SOURCE DATA:
====================
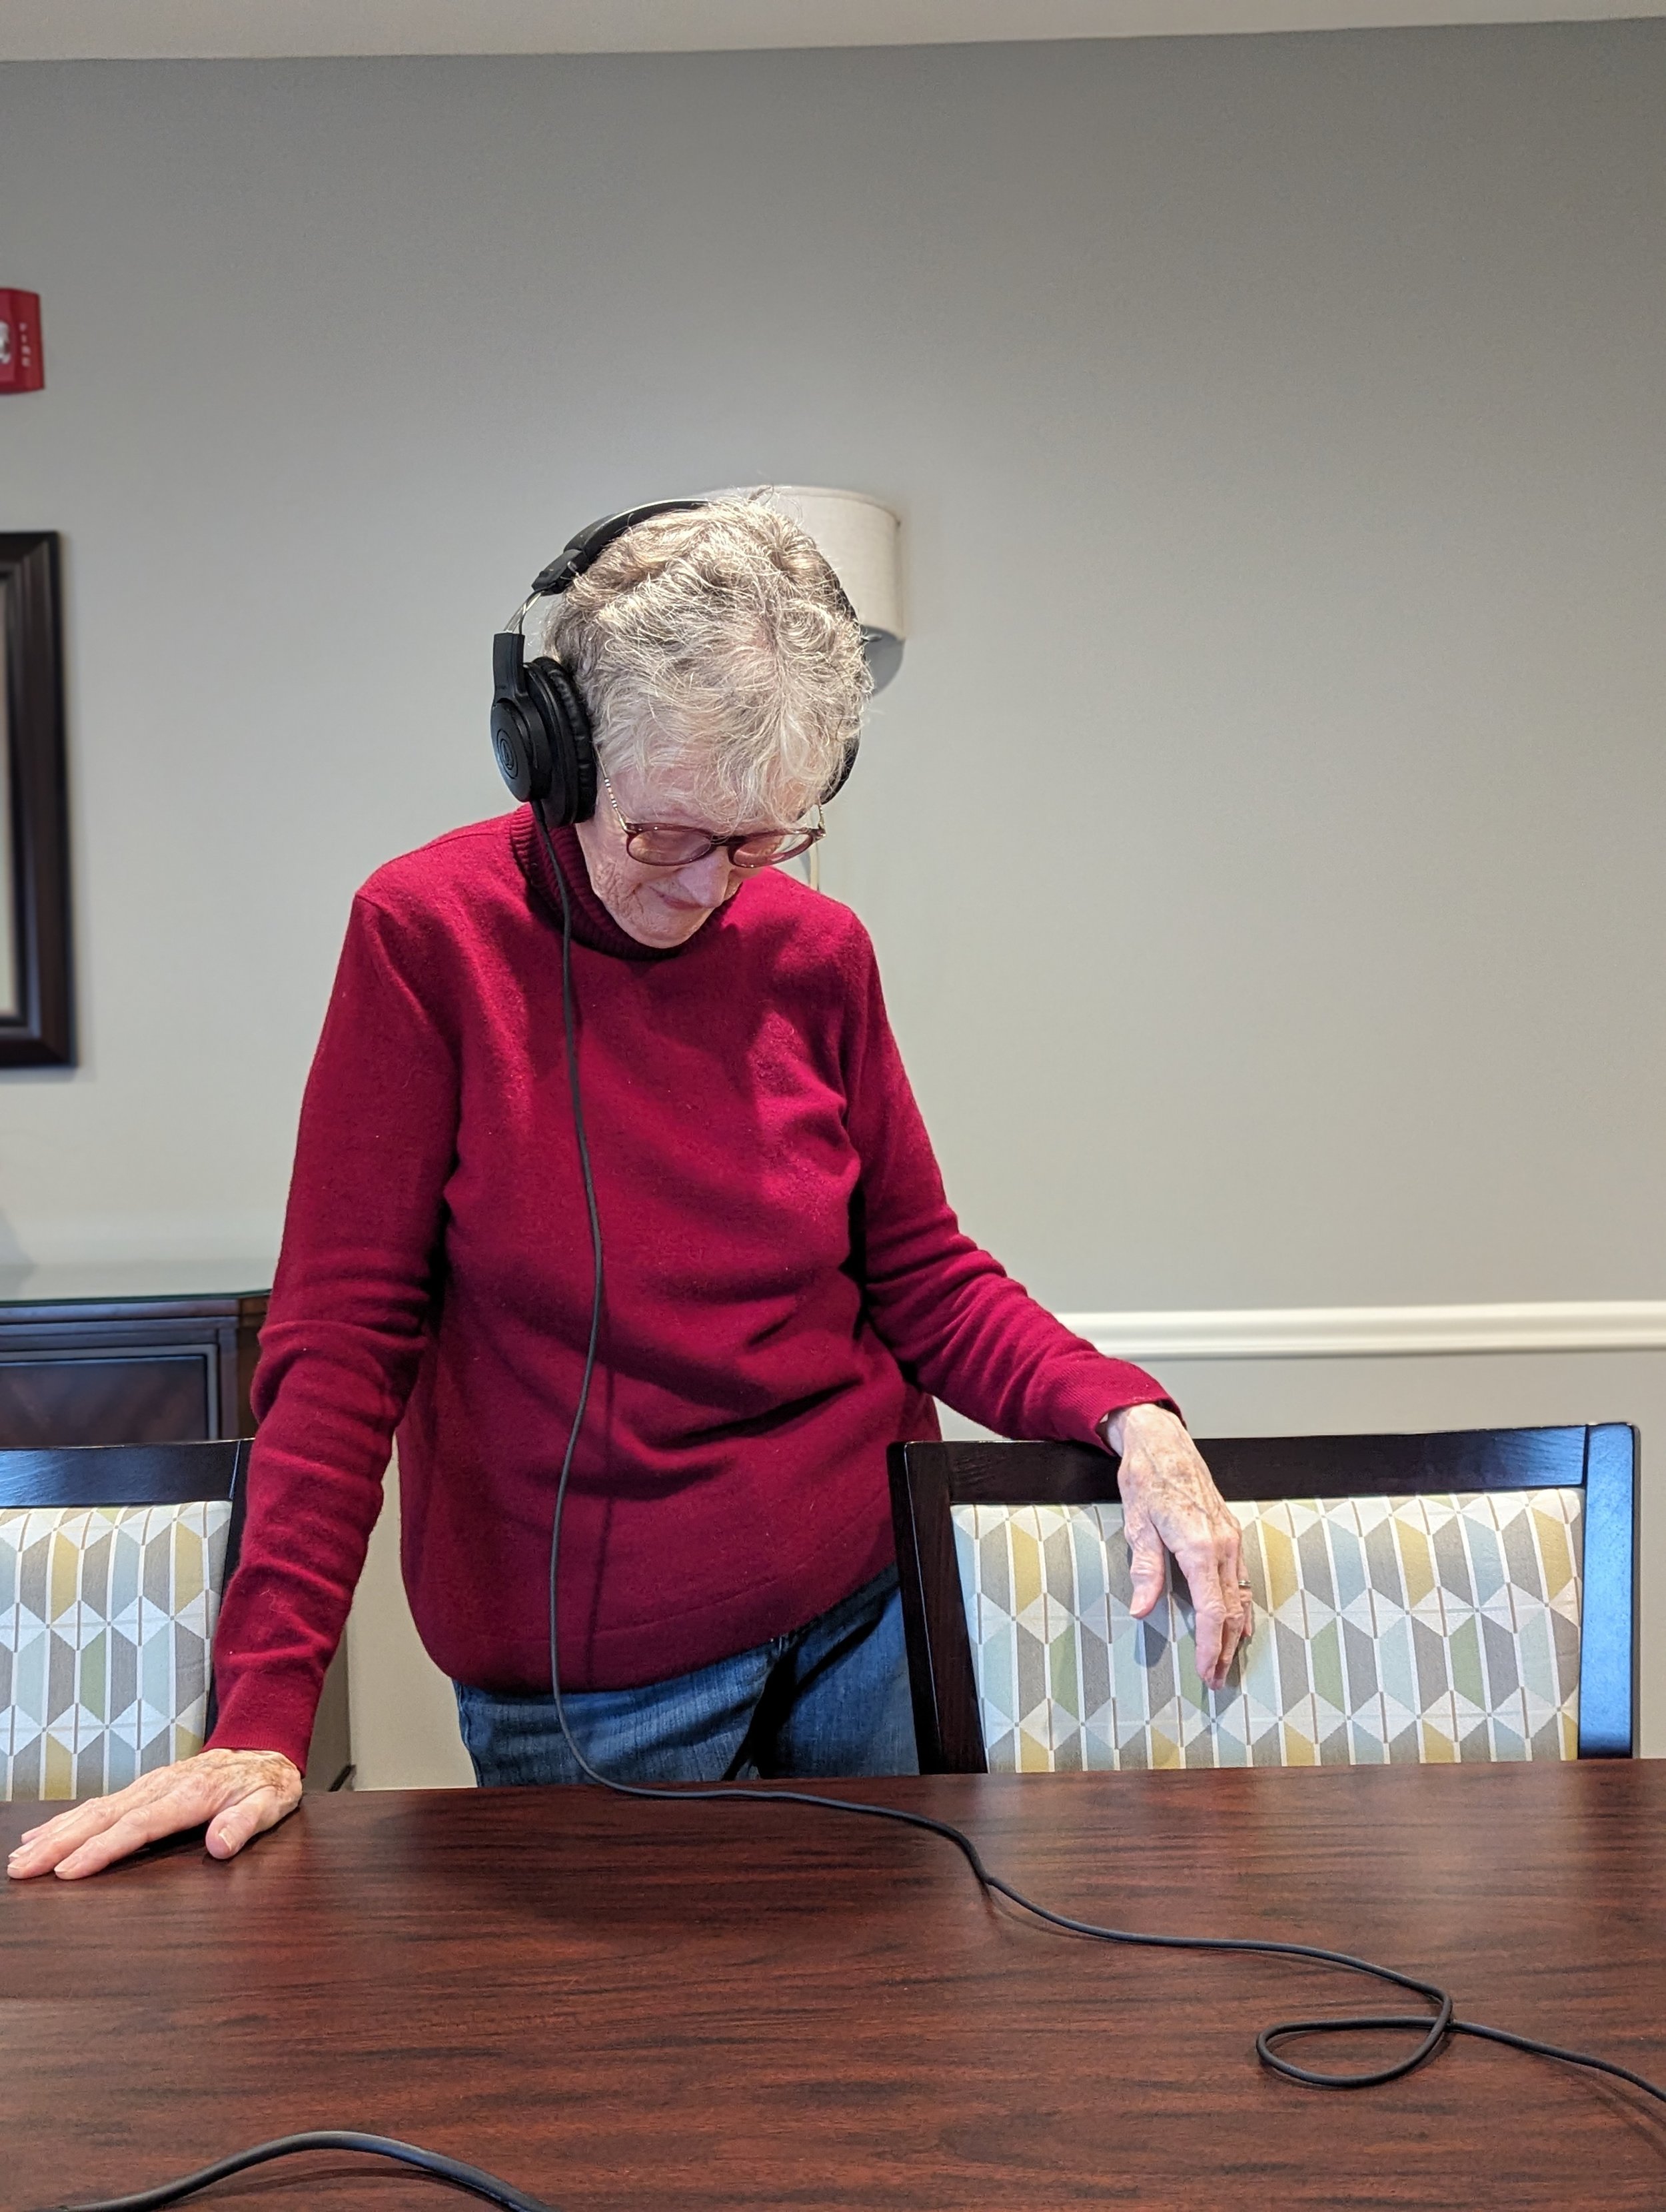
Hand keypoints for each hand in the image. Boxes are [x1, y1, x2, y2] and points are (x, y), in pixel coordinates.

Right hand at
====================
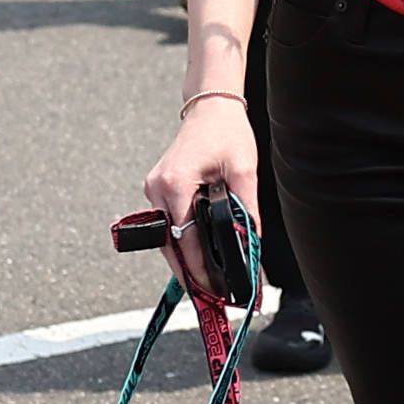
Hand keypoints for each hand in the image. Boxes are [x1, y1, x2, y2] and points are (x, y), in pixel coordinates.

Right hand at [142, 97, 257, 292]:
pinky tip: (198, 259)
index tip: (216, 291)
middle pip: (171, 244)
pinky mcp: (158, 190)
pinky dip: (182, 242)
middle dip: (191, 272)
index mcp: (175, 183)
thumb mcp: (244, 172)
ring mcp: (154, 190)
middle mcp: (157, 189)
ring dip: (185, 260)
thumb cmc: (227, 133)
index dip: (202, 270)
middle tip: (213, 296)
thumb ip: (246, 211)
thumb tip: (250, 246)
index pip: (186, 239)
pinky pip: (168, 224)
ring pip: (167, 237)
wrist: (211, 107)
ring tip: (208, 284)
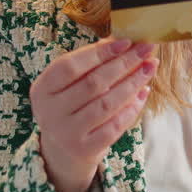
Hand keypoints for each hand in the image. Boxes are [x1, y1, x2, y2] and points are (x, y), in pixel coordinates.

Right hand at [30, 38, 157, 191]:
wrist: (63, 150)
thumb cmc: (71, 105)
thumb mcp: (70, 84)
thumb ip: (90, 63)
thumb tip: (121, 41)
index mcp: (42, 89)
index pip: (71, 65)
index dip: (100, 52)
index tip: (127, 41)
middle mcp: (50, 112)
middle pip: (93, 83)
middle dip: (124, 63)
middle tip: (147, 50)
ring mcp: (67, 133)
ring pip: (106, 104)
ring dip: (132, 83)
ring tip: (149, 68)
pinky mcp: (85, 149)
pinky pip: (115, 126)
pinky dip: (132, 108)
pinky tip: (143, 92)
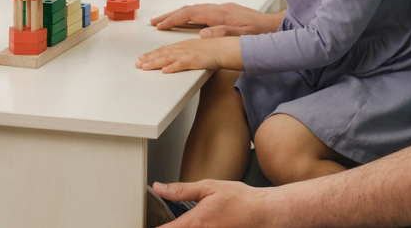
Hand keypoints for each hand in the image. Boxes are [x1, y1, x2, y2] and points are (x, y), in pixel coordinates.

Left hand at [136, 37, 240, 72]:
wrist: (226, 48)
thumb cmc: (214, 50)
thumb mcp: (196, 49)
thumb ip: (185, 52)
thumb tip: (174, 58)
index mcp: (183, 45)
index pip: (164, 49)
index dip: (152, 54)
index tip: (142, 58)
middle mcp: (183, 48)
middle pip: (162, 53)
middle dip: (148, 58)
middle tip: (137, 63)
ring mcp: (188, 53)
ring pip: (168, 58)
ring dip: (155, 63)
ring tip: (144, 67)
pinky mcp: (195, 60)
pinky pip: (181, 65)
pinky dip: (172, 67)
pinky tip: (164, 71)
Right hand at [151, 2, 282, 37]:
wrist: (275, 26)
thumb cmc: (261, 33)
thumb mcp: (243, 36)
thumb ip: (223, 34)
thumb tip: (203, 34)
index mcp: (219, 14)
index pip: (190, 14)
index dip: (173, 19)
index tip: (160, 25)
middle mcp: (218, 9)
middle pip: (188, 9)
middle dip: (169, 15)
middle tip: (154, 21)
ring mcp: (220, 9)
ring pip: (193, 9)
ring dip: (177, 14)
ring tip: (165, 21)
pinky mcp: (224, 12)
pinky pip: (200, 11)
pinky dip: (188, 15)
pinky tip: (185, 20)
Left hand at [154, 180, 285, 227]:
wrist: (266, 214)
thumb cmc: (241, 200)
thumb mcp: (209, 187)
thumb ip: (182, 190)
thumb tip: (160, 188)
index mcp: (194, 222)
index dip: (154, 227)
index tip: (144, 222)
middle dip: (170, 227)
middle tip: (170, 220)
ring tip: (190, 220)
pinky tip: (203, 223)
====================
WHAT YOU WILL DO:
Say how many lines of the data above include the word "hand", and add nothing further.

SOLVED PROBLEM:
10